Through the microscope: the lively art of decomposition, fermentation and transformation took place at the Calthorpe Community Garden in London Kings Cross. It was co-hosted by Ellie Doney, Hari Byles and Melissa Thompson from the Roving Microscope, who put together a public program of workshops introducing microscopes into community spaces in London, Rokiah Yaman and Katalin Patonay from LEAP micro AD, a cross sector partnership developing micro digesters for closed loop urban recycling systems based at Calthorpe garden, and me. Thank you to the Roving Microscope for securing support from the British Ecological Society and the East End Community Foundation, and the wonderful group of bacteria and compost curious people who joined us and made it a great day!
Heading towards an uncertain passage, dressed for decay, aware of the power and clarity that arise from the end of isolation. Trusting the unknown; look around, a certain impatience to get started, how more ready can we be?
We are many.
The Roving Microscope and LEAP Micro AD gathered us at the Calthorpe Community Garden for a fermentation workshop. Heaps of heaps and multitudes in jars met with talking heads and curious hands. We hand blended bokashi to make an anaerobic fermenting mix, folding in innoculants and food stuffs, lactic serum, molasses sweet tea and leaf mould from Bethnal Green Nature Reserve.

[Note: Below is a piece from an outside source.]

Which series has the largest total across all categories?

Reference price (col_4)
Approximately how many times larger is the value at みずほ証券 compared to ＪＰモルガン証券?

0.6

We fed digestate slurry from the micro into the insulated composting bin where green waste goes into composting hyperdrive.

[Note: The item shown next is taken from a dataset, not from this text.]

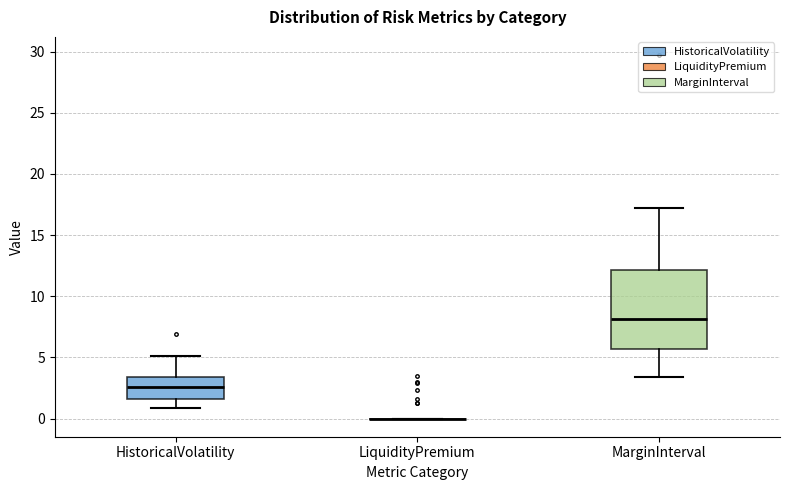

Reading left to right, transcribe this box plot: for each box, give where its median line is, the range the box spans, and where its two whiskers end, as read against the y-axis. The values are not printed on the chart, so give them approximately, as read against the axis.

HistoricalVolatility: median 2.5, box 1.5 to 3.5, whiskers 1.0 to 5.0
LiquidityPremium: box collapsed to a line at 0.0, whiskers 0.0 to 0.0
MarginInterval: median 8.0, box 5.5 to 12.0, whiskers 3.5 to 17.0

We toasted microbial self–determination and the constant iterations of cultural transformation and microscopic free association. Living cultures emeshed with decaying ones, this is deliberate, boundaried rot ~ and it aims to rejuvenate.
I took a tupperwear of bokashi home and made round squishy moist balls, tied them with string and hung them up in the understairs cupboard. I forgot about them and they grew an impressive concentric fuzzy white mould casing.
White mould good, black mould bad.
First you, then me.
The ongoingness of life is coupled with the inevitability of deterioration, the new world constantly emerging from the decline of the old one… We can do things to enhance this decomposition, build insulated compost heaps and anaerobic digesters, or slow it down with chemical preservatives and packaging but we cannot stop the rot from happening, we cannot interrupt this drive to free up space. This tangible truth about the dance of life being the dance of decay is possibly my favourite contagion spread through fermentation workshops.
As the myth of the world-making human made in it’s own image is unmade, the response – ability of ideas to emerge, spread and mutate is threaded in its place. We wanted to dive into the microscapes of of everything – wormery juice, kefir, saurkraut, anaerobic digestate, food scraps juice, saliva, nail grit, scar tissue. We live with rotting aspects of our selves, in our lives; fermentation can be a praxis of whole – ing or becoming whole, where striving for stability and form can literally be broken down to reveal empty spaces and new possibilities for wholeness.
If you were less invisible would you be more understood?
First me, then you.
This is part of ROT, a section of The Learned Pig exploring multispecies creativity through modest tales of collaboration and coexistence amidst world-ending violence and disorder. ROT is conceived and edited by Julia Cavicchi.